Medical Examiners' Recommendations on Maternal Deaths in England and Wales Frequently Overlooked, Study Reveals

Recent academic investigation suggests that prevention recommendations provided by coroners after maternal deaths in England and Wales are not being acted upon.

Major Discoveries from the Study

Academics from a leading London university examined prevention of future deaths documents issued by medical examiners involving expectant mothers and new mothers who passed away between 2013 and 2023.

The study, released in a prominent medical journal, identified 29 prevention of future death reports involving maternal deaths, but discovered that nearly two-thirds of these suggestions were overlooked.

Concerning Statistics and Trends

66% of these deaths occurred in hospitals, with more than half of the women dying after giving birth.

The most common causes of death were:

  • Severe bleeding
  • Complications during early pregnancy
  • Suicide

Coroners' Primary Concerns

Issues highlighted by coroners most frequently included:

  • Failure to deliver suitable treatment
  • Absence of case escalation
  • Insufficient staff training

Compliance Levels and Legal Requirements

Healthcare providers, like other professional bodies, are mandated by law to respond to the coroner within eight weeks.

However, the study found that only 38% of PFDs had published responses from the institutions they were sent to.

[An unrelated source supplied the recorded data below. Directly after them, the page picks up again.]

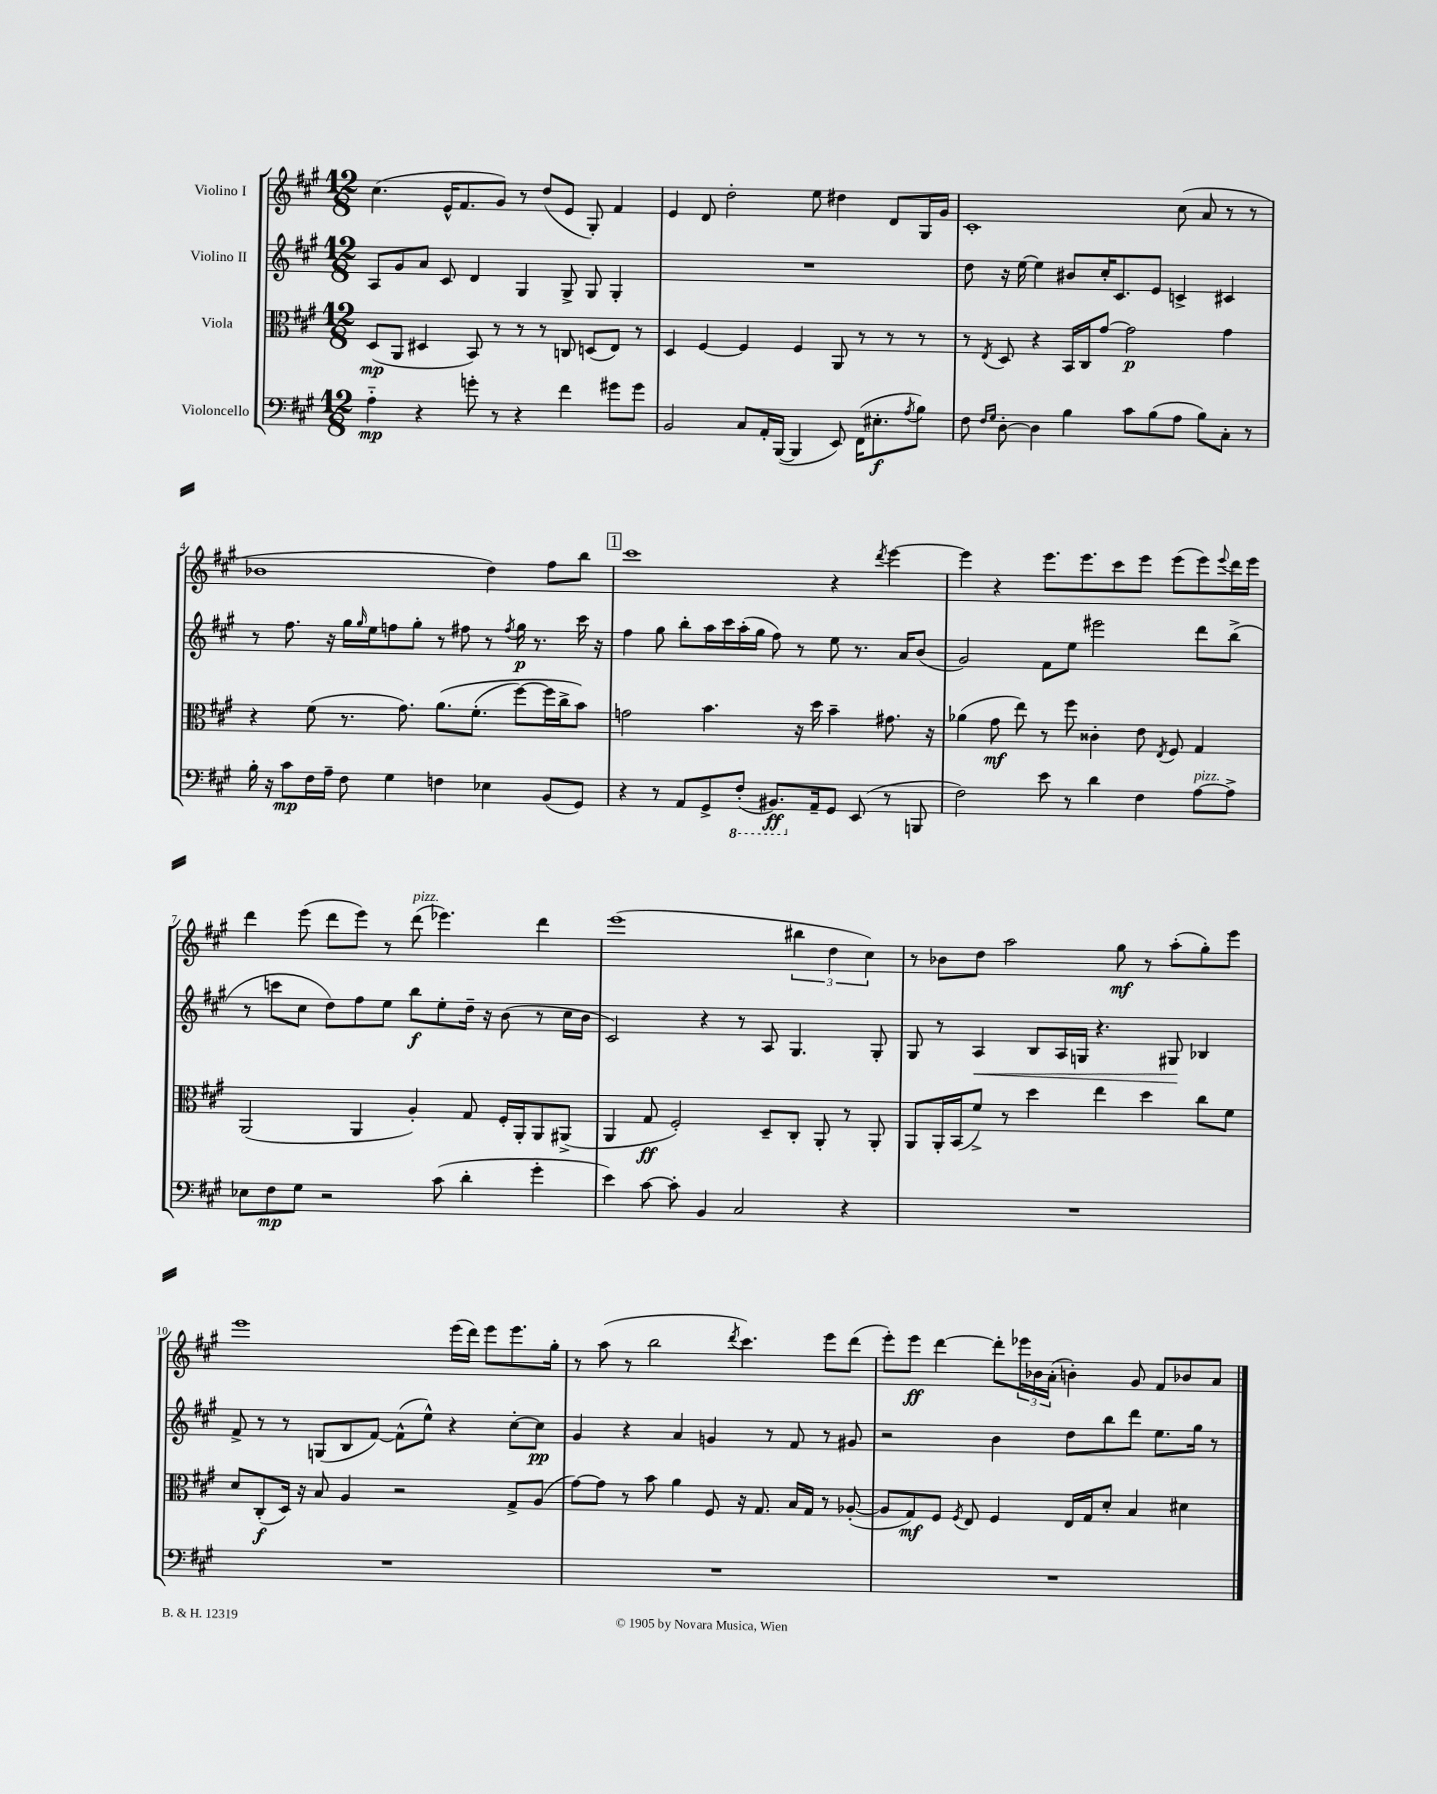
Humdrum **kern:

**kern	**dynam	**kern	**dynam	**kern	**dynam	**kern	**dynam
*part4	*part4	*part3	*part3	*part2	*part2	*part1	*part1
*staff4	*staff4	*staff3	*staff3	*staff2	*staff2	*staff1	*staff1
*I"Violoncello	*	*I"Viola	*	*I"Violino II	*	*I"Violino I	*
*clefF4	*	*clefC3	*	*clefG2	*	*clefG2	*
*k[f#c#g#]	*	*k[f#c#g#]	*	*k[f#c#g#]	*	*k[f#c#g#]	*
*M12/8	*	*M12/8	*	*M12/8	*	*M12/8	*
=1	=1	=1	=1	=1	=1	=1	=1
4A\	mp	(8D/L	mp	8A/L	.	(4.cc#\	.
.	.	8AA/J	.	8g#/	.	.	.
4r	.	4D#X/	.	8a/J	.	.	.
.	.	.	.	8c#/	.	16e^^/KL	.
.	.	.	.	.	.	8.f#/	.
8gn'\	.	8BB/)	.	4d/	.	.	.
8r	.	8r	.	.	.	8g#/J)	.
4r	.	8r	.	4G#/	.	8r	.
.	.	8r	.	.	.	(8dd/L	.
4f#\	.	8Cn/	.	8G#^/	.	8e/J	.
.	.	(8Dn/L	.	8G#/	.	8G#'/)	.
8g#X\L	.	8E/J)	.	4G#'/	.	4f#/	.
8g#\J	.	8r	.	.	.	.	.
=2	=2	=2	=2	=2	=2	=2	=2
2BB/	.	4D/	.	1.r	.	4e/	.
.	.	[4F#/	.	.	.	8d/	.
.	.	.	.	.	.	2dd'\	.
8C#/L	.	4F#/]	.	.	.	.	.
16AA'/L	.	.	.	.	.	.	.
([16BBB/JJ	.	.	.	.	.	.	.
4BBB/]	.	4F#/	.	.	.	.	.
.	.	.	.	.	.	8ee\	.
8EE/)	.	8AA/	.	.	.	4dd#X\	.
(16FF#\KL	.	8r	.	.	.	.	.
8.E#X'\	f	.	.	.	.	.	.
.	.	8r	.	.	.	8d/L	.
8qA/	.	.	.	.	.	.	.
8B\J)	.	8r	.	.	.	16G#/L	.
.	.	.	.	.	.	16g#/JJ	.
=3	=3	=3	=3	=3	=3	=3	=3
8F#\	.	8r	.	8dd\	.	1c#'	.
16qqF#/LL	.	.	.	.	.	.	.
16qqG#/JJ	.	8qE/	.	.	.	.	.
[8D'\	.	8D/	.	16r	.	.	.
.	.	.	.	[16ee\	.	.	.
4D\]	.	4r	.	4ee\]	.	.	.
4B\	.	16BB/LL	.	8b#X/L	.	.	.
.	.	16C#/J	.	.	.	.	.
.	.	[8g#/J	.	16cc#'/K	.	.	.
.	.	.	.	8.c#/	.	.	.
8c#\L	.	2g#\]	p	.	.	.	.
(8B\	.	.	.	8e/J	.	.	.
8A\J	.	.	.	4cn^/	.	(8cc#\	.
8B\L)	.	.	.	.	.	8a/	.
8C#'\J	.	4g#\	.	4c#X/	.	8r	.
8r	.	.	.	.	.	8r	.
!!LO:LB:g=z
=4	=4	=4	=4	=4	=4	=4	=4
16B'\	.	4r	.	8r	.	1b-X	.
16r	.	.	.	.	.	.	.
8c#\L	mp	.	.	8.ff#\	.	.	.
16F#\L	.	(8f#\	.	.	.	.	.
16A~\JJ	.	.	.	16r	.	.	.
8F#\	.	8.r	.	16gg#\LL	.	.	.
.	.	.	.	16qqgg#/	.	.	.
.	.	.	.	16ee\J	.	.	.
4G#\	.	.	.	8ffn\	.	.	.
.	.	8.g#\)	.	.	.	.	.
.	.	.	.	8gg#'\J	.	.	.
4Fn\	.	(8.a\L	.	8r	.	.	.
.	.	.	.	8ff#X\	.	.	.
.	.	(8.f#'\J	.	.	.	.	.
4E-X\	.	.	.	8r	.	4dd\)	.
.	.	.	.	8qff#/	.	.	.
.	.	[8ff#\L)	.	16gg#\	p	.	.
.	.	.	.	8.r	.	.	.
(8BB/L	.	16ff#\L]	.	.	.	8ff#\L	.
.	.	16cc#^\J	.	.	.	.	.
8GG#/J)	.	8b\J)	.	16ccc#\	.	8bb\J	.
.	.	.	.	16r	.	.	.
!!LO:REH:place=s1:t=1
=5	=5	=5	=5	=5	=5	=5	=5
4r	.	2gn\	.	4ff#\	.	1ccc#	.
8r	.	.	.	8gg#\	.	.	.
8AA/L	.	.	.	8bb'\L	.	.	.
8GG#^/	.	4.b\	.	16aa\L	.	.	.
.	.	.	.	16ccc#\	.	.	.
*8ba	*	*	*	*	*	*	*
(8FF#'/J	.	.	.	(16aa'\	.	.	.
.	.	.	.	16gg#\JJ	.	.	.
8.BBB#X/L)	ff	.	.	8ff#\)	.	.	.
.	.	16r	.	8r	.	.	.
*X8ba	*	*	*	*	*	*	*
16AA~/k	.	16dd\	.	.	.	.	.
8GG#/J	.	4b~\	.	8ee\	.	4r	.
(8EE/	.	.	.	8.r	.	.	.
.	.	.	.	.	.	8qddd/	.
8r	.	8.g#X\	.	.	.	[4eee\	.
.	.	.	.	16a/KL	.	.	.
8BBBn/	.	.	.	(8b/J	.	.	.
.	.	16r	.	.	.	.	.
=6	=6	=6	=6	=6	=6	=6	=6
2F#\)	.	(4a-X\	.	2g#/)	.	4eee\]	.
.	.	8g#\	mf	.	.	4r	.
.	.	8ee\)	.	.	.	.	.
8e\	.	8r	.	8f#\L	.	8.eee\L	.
8r	.	8ff#\	.	8ee\J	.	.	.
.	.	.	.	.	.	8.eee\	.
4d\	.	4c##X'\	.	2eee#X\	.	.	.
.	.	.	.	.	.	8ccc#\	.
4F#\	.	8e\	.	.	.	8eee\J	.
.	.	8qE/	.	.	.	.	.
.	.	8F#/	.	.	.	(8eee\L	.
!LO:TX:a:i:t=pizz.	!	!	!	!	!	!	!
[8A\L	.	4G#/	.	8ddd\L	.	8eee\)	.
.	.	.	.	.	.	8qqeee/	.
8A^\J]	.	.	.	(8bb^\J	.	16ddd\L	.
.	.	.	.	.	.	16eee\JJ	.
!!LO:LB:g=z
=7	=7	=7	=7	=7	=7	=7	=7
8E-X\L	.	(2AA/	.	8r	.	4ddd\	.
8F#\	mp	.	.	8cccn\L	.	.	.
8G#\J	.	.	.	8cc#\J	.	(8eee\	.
2r	.	.	.	8dd\L)	.	8ddd\L	.
.	.	4AA/	.	8ff#\	.	8eee\J)	.
.	.	.	.	8ee\J	.	8r	.
!	!	!	!	!	!	!LO:TX:a:i:t=pizz.	!
.	.	4A'/)	.	8bb\L	f	(8ddd\	.
(8c#\	.	.	.	8ee'\	.	4.eee-X\)	.
4d'\	.	8G#/	.	16dd~\Jk	.	.	.
.	.	.	.	16r	.	.	.
.	.	16F#'/LL	.	(8b\	.	.	.
.	.	16AA'/J	.	.	.	.	.
4g#'\	.	8AA/	.	8r	.	4ddd\	.
.	.	(8AA#X^/J	.	16cc#\LL	.	.	.
.	.	.	.	16b\JJ	.	.	.
=8	=8	=8	=8	=8	=8	=8	=8
4e\)	.	4AA/	.	2c#/)	.	(1eee	.
[8c#\	.	8G#/	ff	.	.	.	.
8c#'\]	.	2F#'/)	.	.	.	.	.
4BB/	.	.	.	4r	.	.	.
2C#/	.	.	.	8r	.	.	.
.	.	8D~/L	.	8A/	.	.	.
.	.	8C#'/J	.	4.G#/	.	6bb#X\	.
.	.	8AA'/	.	.	.	.	.
.	.	.	.	.	.	6dd\	.
4r	.	8r	.	.	.	.	.
.	.	.	.	.	.	6cc#\)	.
.	.	8AA'/	.	8G#'/	.	.	.
=9	=9	=9	=9	=9	=9	=9	=9
1.r	.	8AA/L	.	8G#/	.	8r	.
.	.	16AA'/L	.	8r	.	8b-X\L	.
.	.	(16BB/J	.	.	.	.	.
!	!	!	!	!	!LO:HP:b	!	!
.	.	8f#^/J)	.	4A/	<	8dd\J	.
.	.	8r	.	.	.	2aa\	.
.	.	4dd\	.	8B/L	.	.	.
.	.	.	.	16A/L	.	.	.
.	.	.	.	16Gn/JJ	.	.	.
.	.	4ee\	.	4.r	.	.	.
.	.	.	.	.	.	8gg#\	mf
.	.	4dd\	.	.	.	8r	.
.	.	.	.	8G#X/	.	(8aa'\L	.
.	.	8cc#\L	.	4B-X/	[	8gg#'\)	.
.	.	8f#\J	.	.	.	8eee\J	.
!!LO:LB:g=z
=10	=10	=10	=10	=10	=10	=10	=10
1.r	.	8d/L	.	8f#^/	.	1eee	.
.	.	(8C#'/	f	8r	.	.	.
.	.	16D/Jk)	.	8r	.	.	.
.	.	16r	.	.	.	.	.
.	.	8B/	.	(8Gn/L	.	.	.
.	.	4A/	.	8B/	.	.	.
.	.	.	.	[8f#/J)	.	.	.
.	.	2r	.	(8f#^^\L]	.	.	.
.	.	.	.	8ee^^\J)	.	.	.
.	.	.	.	4r	.	(16eee\LL	.
.	.	.	.	.	.	16ddd\JJ)	.
.	.	.	.	.	.	8eee\L	.
.	.	8G#^/L	.	[8cc#'\L	.	8.eee\	.
.	.	(8A/J	.	8cc#\J]	pp	.	.
.	.	.	.	.	.	16gg#'\Jk	.
=11	=11	=11	=11	=11	=11	=11	=11
1.r	.	[8g#\L)	.	4g#/	.	8r	.
.	.	8g#\J]	.	.	.	(8aa\	.
.	.	8r	.	4r	.	8r	.
.	.	8b\	.	.	.	2bb\	.
.	.	4a\	.	4a/	.	.	.
.	.	8F#/	.	4gn/	.	.	.
.	.	.	.	.	.	8qddd/	.
.	.	16r	.	.	.	4.ccc#\)	.
.	.	8.G#/	.	.	.	.	.
.	.	.	.	8r	.	.	.
.	.	16B/LL	.	8f#/	.	.	.
.	.	16G#/JJ	.	.	.	.	.
.	.	8r	.	8r	.	8eee\L	.
.	.	([8A-X'/	.	8g#X/	.	(8ddd\J	.
=12	=12	=12	=12	=12	=12	=12	=12
1.r	.	8A-/L]	.	2r	.	8eee'\L)	.
.	.	8G#/)	mf	.	.	8eee\J	ff
.	.	8F#/J	.	.	.	[4ddd\	.
.	.	8qF#/	.	.	.	.	.
.	.	8E/	.	.	.	.	.
.	.	4F#/	.	4b\	.	8ddd'\L]	.
.	.	.	.	.	.	24eee-X\L	.
.	.	.	.	.	.	24b-X\	.
.	.	.	.	.	.	(24a'\JJ	.
.	.	16E/LL	.	8dd\L	.	4bn'\)	.
.	.	16G#/J	.	.	.	.	.
.	.	8d'/J	.	8bb\	.	.	.
.	.	4B/	.	8ddd\J	.	8g#/	.
.	.	.	.	8.ee\L	.	8f#/L	.
.	.	4d#X\	.	.	.	8b-X/	.
.	.	.	.	16gg#\Jk	.	.	.
.	.	.	.	8r	.	8a/J	.
==	==	==	==	==	==	==	==
*-	*-	*-	*-	*-	*-	*-	*-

Worldwide and Local Context

Based on recent figures from the WHO, approximately two hundred sixty thousand women died during and after childbirth and pregnancy, even though the majority of these cases could have been prevented.

While the overwhelming majority of pregnancy-related fatalities happen in lower and middle-income countries, the risk of maternal death in developed nations is typically ten per hundred thousand births.

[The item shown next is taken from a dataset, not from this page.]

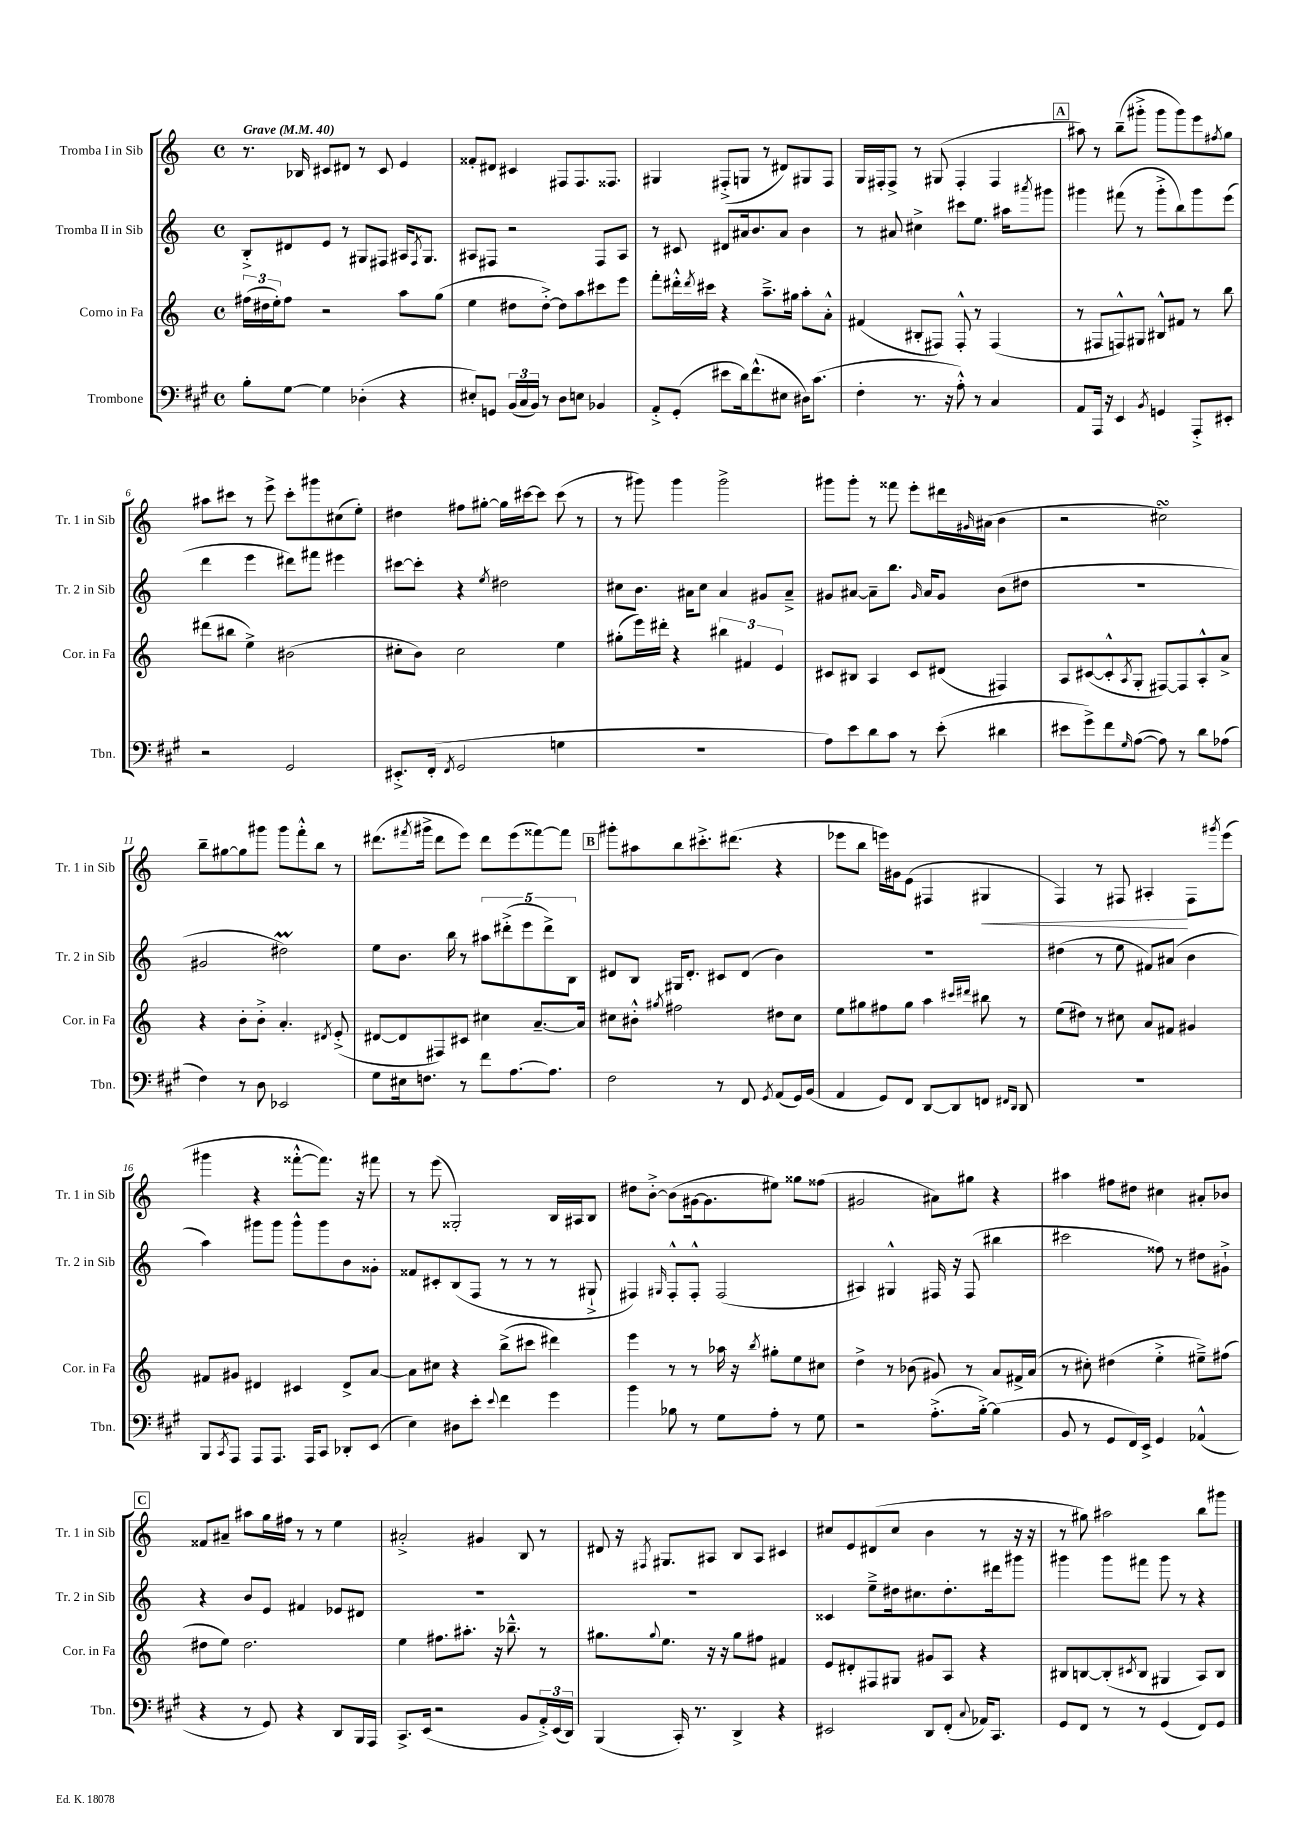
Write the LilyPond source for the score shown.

In England, the maternal death rate for 2021/23 was 12.82 per 100,000 live births.

Professional Commentary

"The voices of parents and expectant individuals must be taken seriously," stated the lead author of the study.

The researcher emphasized that PFDs should be incorporated as part of the upcoming independent investigation into maternity services to ensure that the same failures and deaths do not occur again.

Personal Loss Illustrates Widespread Problems

One family member shared their story: "Postnatal mental health issues can be life-threatening if not dealt with swiftly and properly."

They continued: "If lessons aren't being understood then it's probable other women are being missed by the system."

Official Response

A representative from the national maternity investigation said: "The aim of the independent investigation is to identify the systemic issues that have caused negative results, including deaths, in maternal healthcare."

A Department of Health spokesperson described the inability of institutions to respond quickly to prevention reports as "unacceptable."

They confirmed: "Authorities are taking immediate action to enhance security across maternal healthcare, including through advanced monitoring systems and programmes to prevent neurological damage during childbirth."

Jason Garrett
Jason Garrett

A tech enthusiast and business strategist with over a decade of experience in digital transformation and startup consulting.